Appellate Court Finds Coverage Under a Computer Fraud Policy When the Computer System Has Been Hacked By Unauthorized Users, But Not For Fraud By Authorized Users
Computer fraud, especially that targets banks, health care institutions and repositories of confidential and proprietary information, is a systemic problem. In the classic example, a company’s comptroller or payroll supervisor (i.e., someone with access to company funds or accounts) opens an e-mail sent to them by an outside computer hacker. The e-mail contains a virus designed to acquire the user ID and password to the company’s bank account. Minutes later, a fraudulent electronic wire transfer to an unknown bank in the amount of $100,000 is initiated by the same hackers. The funds are withdrawn well before the company realizes it has been hacked.
It is not uncommon for sophisticated businesses, especially those in the banking and healthcare sectors, to purchase insurance coverage to protect against losses resulting from computer theft and abuse. Depending on how the policy is structured, it may provide coverage against various losses stemming from “phishing” scams and malicious software applications designed to circumvent online authentication controls.
On October 1, 2013, the Appellate Division, First Department held that a “Computer Systems Fraud” insurance policy provided coverage against unauthorized users hacking into the system, but not for fraud perpetrated by authorized users of the system. Universal American Corp. v. National Union Fire Insurance Company of Pittsburgh, App. Div. LEXIS 6278 (1st Dep’t 2013).
Universal is an insurance company specializing in managed-care plans. In this case, the company offered a Medicare Advantage Private Fee-For-Service plan (MA-PFFS) to individuals as a government-regulated alternative to Medicare. As with traditional health plans, providers would submit claims for services rendered to MA-PFFS plan participants.

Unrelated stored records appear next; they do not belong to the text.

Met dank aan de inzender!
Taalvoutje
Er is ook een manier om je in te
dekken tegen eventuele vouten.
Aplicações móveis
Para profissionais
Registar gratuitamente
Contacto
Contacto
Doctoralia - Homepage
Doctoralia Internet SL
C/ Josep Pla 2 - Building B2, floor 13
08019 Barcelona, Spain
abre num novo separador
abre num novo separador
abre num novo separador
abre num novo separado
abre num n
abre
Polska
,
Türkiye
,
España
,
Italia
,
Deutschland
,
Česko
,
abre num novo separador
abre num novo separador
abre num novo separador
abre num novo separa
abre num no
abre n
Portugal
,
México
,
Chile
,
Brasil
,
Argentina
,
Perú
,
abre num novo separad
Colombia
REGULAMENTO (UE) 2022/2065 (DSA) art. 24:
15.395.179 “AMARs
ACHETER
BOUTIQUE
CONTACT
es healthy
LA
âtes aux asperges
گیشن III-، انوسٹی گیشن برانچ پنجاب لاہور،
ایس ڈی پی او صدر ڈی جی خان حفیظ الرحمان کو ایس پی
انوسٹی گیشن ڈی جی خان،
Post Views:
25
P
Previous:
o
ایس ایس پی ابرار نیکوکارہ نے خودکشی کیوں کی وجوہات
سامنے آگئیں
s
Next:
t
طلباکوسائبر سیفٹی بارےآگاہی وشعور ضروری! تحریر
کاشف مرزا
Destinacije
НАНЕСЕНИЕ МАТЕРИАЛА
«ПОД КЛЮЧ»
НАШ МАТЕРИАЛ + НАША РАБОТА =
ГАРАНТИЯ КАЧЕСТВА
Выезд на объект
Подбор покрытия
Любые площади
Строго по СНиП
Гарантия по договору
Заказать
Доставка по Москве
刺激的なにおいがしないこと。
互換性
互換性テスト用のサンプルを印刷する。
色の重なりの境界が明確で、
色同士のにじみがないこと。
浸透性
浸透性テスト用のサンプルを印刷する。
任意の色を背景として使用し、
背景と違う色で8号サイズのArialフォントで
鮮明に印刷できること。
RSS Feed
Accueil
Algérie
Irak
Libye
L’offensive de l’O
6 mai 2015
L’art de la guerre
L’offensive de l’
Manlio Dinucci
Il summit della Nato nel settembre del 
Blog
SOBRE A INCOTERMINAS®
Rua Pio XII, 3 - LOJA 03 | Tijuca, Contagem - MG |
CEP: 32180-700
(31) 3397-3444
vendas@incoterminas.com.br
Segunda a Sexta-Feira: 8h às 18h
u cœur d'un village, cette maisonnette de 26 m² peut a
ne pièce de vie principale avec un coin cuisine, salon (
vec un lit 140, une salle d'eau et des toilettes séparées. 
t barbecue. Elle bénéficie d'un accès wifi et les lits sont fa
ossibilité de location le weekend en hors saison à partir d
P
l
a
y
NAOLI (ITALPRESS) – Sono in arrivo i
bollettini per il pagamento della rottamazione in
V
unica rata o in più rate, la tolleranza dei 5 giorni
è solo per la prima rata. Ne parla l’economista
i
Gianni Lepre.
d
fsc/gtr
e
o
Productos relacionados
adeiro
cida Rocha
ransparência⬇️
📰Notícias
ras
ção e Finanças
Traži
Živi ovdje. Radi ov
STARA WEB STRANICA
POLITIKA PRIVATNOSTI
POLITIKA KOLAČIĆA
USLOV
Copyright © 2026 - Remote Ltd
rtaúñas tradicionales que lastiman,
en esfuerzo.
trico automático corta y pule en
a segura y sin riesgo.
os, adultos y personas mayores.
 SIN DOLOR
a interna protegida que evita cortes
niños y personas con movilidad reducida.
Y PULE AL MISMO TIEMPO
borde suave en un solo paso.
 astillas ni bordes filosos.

The majority of claims, however, were “auto-adjudicated,” meaning claims were made and paid without any manual review or due diligence.
This allowed authorized users to take advantage of the system, resulting in alleged losses of $18,321,296 to Universal. In some cases, new members were enrolled in the plan with the person’s cooperation, for which they would receive a kickback from the provider. In other cases, the provider would simply use the person’s confidential information to enroll them in the plan without their knowledge. The providers, however, did not enroll in the plan. Rather, they were able to submit claims once they obtained a National Provider Identifier (NPI) from the Centers for Medicare and Medicaid Services (CMS). The NPI was either obtained for a fictitious provider, or was fraudulently taken from a legitimate one.
In February 2009, after discovering the fraud, Universal submitted a proof of loss to its insurer, National Union, in the sum of $7,764,211. That claim was eventually denied. Universal commenced an action against National Union for breach of contract and for a declaratory judgment that its claims were covered by the policy and not subject to any exclusions.
Specifically, Universal’s policy provided coverage for: “Loss resulting directly from a fraudulent (1) entry of Electronic Data or Computer Program into, or (2) change of Electronic Data or Computer Program within the Insured’s proprietary Computer System…” Universal argued that this clause covered the entry of fraudulent information (in this case claims), even by an authorized user such as a provider with a valid NPI. National Union asserted that the policy provided coverage against computer hacking, such as that perpetrated by unauthorized users in the above example.
Because of the absence of any New York case law directly on point, the lower court considered similar cases from Connecticut and New Jersey. The lower court found a Connecticut case cited by Universal unavailing, as “the policy did not use the specific term, ‘fraudulent entry of electronic data,’ that is used here.” Instead, the lower court relied on a New Jersey case cited by National Union, where “the insurer agreed to indemnify the insured for losses arising from the fraudulent input of Electronic Data into a customer communication system.” The lower court found the New Jersey case instructive insofar as “coverage was limited to situations in which the data was input by an unauthorized user.” However, there was no coverage where the user was authorized to input the data.
The lower court also rejected Universal’s contention that the clause was ambiguous, noting that the policy “has two headings, ‘Computer Systems’ and ‘Computer Systems Fraud,’” neither of “which refer to the content of medical claims submitted to the system.” As the court explained, the headings establish that coverage is limited to “misuse or manipulation of the system itself rather than in situations where the fraud arose from the content of the claim, and the system was otherwise properly utilized, e.g., a fraudulent claim submitted by an authorized user.”
On appeal, the Appellate Division, First Department, affirmed the lower court’s interpretation, holding that the policy “was intended to apply to wrongful acts in manipulation of the computer system, i.e., by hackers, and did not provide coverage for fraudulent content consisting of claims by bona fide doctors and other health care providers authorized to use the system for reimbursement for health care services that were not provided.”
This decision concerns a significant coverage issue for those businesses that have purchased a computer fraud policy. Here, the defining characteristic is the term “computer.” The authorized users in this case did not game the system by manipulating Universal’s electronic data. Rather, they manipulated the system itself, i.e., by submitting false claims. Universal’s computer system worked as it was intended to, and thus, coverage was not available to cover its $7 million in losses.